To the Erring Knights this meant a triumph. They believed that after all Knowlton had heeded their warning and decided to obey their dictum. They allowed themselves to become unduly excited over the matter, and as the afternoon wore away their faces took on an expression of jubilant satisfaction. Partly was this owing to their genuinely tender interest in Miss Williams; partly to the inherent vanity of man.
At four o’clock in the afternoon Dougherty was pacing up and down the lobby, past the lofty marble pillars, through clouds of tobacco smoke, with the air of a pitcher strolling to the bench after a victorious inning.
He was superbly indifferent to the amused glances of the loungers seated and standing here and there about the lobby, and was even undisturbed by the biting remarks of the Venus at the cigar stand. Finally he strolled over to the leather lounge where two or three of the others were seated.
“You see,” said he, waving his hand grandly, “he does not come. And who was it that told him to stay away? I.”
“Wait,” said Driscoll darkly. “It’s early yet. And then — what will you do?”
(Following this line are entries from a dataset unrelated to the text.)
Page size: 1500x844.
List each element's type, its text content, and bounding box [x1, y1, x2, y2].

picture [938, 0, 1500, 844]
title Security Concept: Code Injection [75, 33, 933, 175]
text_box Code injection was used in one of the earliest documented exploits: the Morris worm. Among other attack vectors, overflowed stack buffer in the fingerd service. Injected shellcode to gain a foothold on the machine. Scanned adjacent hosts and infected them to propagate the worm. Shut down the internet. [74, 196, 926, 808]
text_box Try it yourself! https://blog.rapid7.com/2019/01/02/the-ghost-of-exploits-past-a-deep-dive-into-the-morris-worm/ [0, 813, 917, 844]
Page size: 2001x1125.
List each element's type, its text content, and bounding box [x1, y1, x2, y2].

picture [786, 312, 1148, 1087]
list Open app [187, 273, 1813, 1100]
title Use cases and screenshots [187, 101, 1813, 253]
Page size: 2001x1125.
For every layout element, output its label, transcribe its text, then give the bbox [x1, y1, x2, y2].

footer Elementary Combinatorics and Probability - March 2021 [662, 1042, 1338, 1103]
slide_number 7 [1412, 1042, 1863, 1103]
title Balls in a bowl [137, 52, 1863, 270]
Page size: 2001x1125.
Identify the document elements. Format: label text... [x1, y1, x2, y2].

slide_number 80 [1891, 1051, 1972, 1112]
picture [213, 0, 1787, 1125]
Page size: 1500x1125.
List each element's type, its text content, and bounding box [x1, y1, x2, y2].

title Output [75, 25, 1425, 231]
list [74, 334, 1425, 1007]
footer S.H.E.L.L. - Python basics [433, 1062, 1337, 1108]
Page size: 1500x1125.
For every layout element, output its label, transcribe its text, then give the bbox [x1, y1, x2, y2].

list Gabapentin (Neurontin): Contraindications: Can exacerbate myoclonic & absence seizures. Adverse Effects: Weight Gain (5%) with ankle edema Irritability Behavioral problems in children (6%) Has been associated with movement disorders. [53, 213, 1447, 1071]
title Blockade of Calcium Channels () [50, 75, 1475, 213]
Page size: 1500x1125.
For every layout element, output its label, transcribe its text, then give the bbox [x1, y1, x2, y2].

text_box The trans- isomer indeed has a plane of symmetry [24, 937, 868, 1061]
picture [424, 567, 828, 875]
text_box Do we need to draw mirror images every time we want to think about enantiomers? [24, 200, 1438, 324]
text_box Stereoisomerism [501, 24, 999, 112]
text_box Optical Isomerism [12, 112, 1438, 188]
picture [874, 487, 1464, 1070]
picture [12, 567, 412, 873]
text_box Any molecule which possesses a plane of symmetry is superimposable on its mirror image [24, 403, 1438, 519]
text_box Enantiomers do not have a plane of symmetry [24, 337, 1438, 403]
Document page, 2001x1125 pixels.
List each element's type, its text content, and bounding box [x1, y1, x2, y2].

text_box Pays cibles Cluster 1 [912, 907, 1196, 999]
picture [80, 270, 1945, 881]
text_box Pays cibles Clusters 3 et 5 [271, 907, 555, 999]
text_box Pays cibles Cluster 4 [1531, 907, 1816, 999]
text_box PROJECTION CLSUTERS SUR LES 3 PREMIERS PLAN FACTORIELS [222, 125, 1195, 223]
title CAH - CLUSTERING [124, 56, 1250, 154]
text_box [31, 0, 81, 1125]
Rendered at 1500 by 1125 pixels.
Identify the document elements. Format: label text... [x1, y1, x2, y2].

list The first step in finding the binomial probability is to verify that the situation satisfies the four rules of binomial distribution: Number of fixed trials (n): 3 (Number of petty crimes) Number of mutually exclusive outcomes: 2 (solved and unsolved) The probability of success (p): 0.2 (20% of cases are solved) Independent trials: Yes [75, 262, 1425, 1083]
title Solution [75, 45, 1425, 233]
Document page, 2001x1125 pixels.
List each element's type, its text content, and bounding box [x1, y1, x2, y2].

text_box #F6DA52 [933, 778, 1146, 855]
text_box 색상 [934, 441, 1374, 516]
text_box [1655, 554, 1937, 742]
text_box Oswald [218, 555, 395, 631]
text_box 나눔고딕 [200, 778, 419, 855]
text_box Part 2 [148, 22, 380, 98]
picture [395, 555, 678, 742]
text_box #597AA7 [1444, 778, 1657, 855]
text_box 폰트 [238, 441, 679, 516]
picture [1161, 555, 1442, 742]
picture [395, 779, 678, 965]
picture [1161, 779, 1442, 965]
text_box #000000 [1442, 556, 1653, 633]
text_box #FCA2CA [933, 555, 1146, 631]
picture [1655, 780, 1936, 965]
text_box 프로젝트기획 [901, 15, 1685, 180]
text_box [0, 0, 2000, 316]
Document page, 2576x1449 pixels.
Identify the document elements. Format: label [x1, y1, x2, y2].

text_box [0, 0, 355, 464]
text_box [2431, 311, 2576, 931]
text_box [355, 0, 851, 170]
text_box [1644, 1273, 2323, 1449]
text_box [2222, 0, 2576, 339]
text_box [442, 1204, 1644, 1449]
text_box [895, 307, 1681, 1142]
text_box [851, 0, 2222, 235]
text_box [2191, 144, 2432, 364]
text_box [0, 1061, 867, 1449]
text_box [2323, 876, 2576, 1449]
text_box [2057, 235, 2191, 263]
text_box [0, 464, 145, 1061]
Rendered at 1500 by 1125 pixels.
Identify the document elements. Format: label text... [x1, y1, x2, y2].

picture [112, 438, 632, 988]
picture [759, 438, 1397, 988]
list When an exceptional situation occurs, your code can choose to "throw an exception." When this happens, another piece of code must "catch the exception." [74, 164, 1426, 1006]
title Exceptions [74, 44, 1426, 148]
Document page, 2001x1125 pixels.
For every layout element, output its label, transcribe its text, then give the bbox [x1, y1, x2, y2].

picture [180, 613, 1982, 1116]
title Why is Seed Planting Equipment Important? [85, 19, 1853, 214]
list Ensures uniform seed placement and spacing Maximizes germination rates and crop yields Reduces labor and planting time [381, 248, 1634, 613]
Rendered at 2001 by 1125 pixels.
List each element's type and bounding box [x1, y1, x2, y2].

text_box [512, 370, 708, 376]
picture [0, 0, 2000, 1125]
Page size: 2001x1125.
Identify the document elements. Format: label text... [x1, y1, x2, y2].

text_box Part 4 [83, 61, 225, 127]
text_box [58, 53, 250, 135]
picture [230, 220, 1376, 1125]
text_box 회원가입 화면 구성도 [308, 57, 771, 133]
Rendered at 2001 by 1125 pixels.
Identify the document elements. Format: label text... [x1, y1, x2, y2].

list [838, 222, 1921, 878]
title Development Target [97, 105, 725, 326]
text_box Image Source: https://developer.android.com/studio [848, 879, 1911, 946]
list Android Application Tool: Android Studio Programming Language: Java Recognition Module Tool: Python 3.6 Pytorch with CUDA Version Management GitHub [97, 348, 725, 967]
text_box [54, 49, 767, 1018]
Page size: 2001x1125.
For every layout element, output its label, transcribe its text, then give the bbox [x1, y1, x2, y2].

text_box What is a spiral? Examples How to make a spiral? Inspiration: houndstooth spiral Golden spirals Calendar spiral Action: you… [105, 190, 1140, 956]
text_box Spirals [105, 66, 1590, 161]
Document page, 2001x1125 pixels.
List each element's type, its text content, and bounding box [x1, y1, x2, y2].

“Bah!” said Dumain explosively. “As for me, I theenk he is no coward. He will come. And zen — well, we have our program.”
But Knowlton did not arrive. Five o’clock came, and six. At the approach of dinnertime the crowd in the lobby thinned perceptibly, and the Erring Knights disappeared by ones and twos.
Jennings, on his way out from the billiard room, stopped at the corner in search of a dinner companion. He found Sherman seated there alone.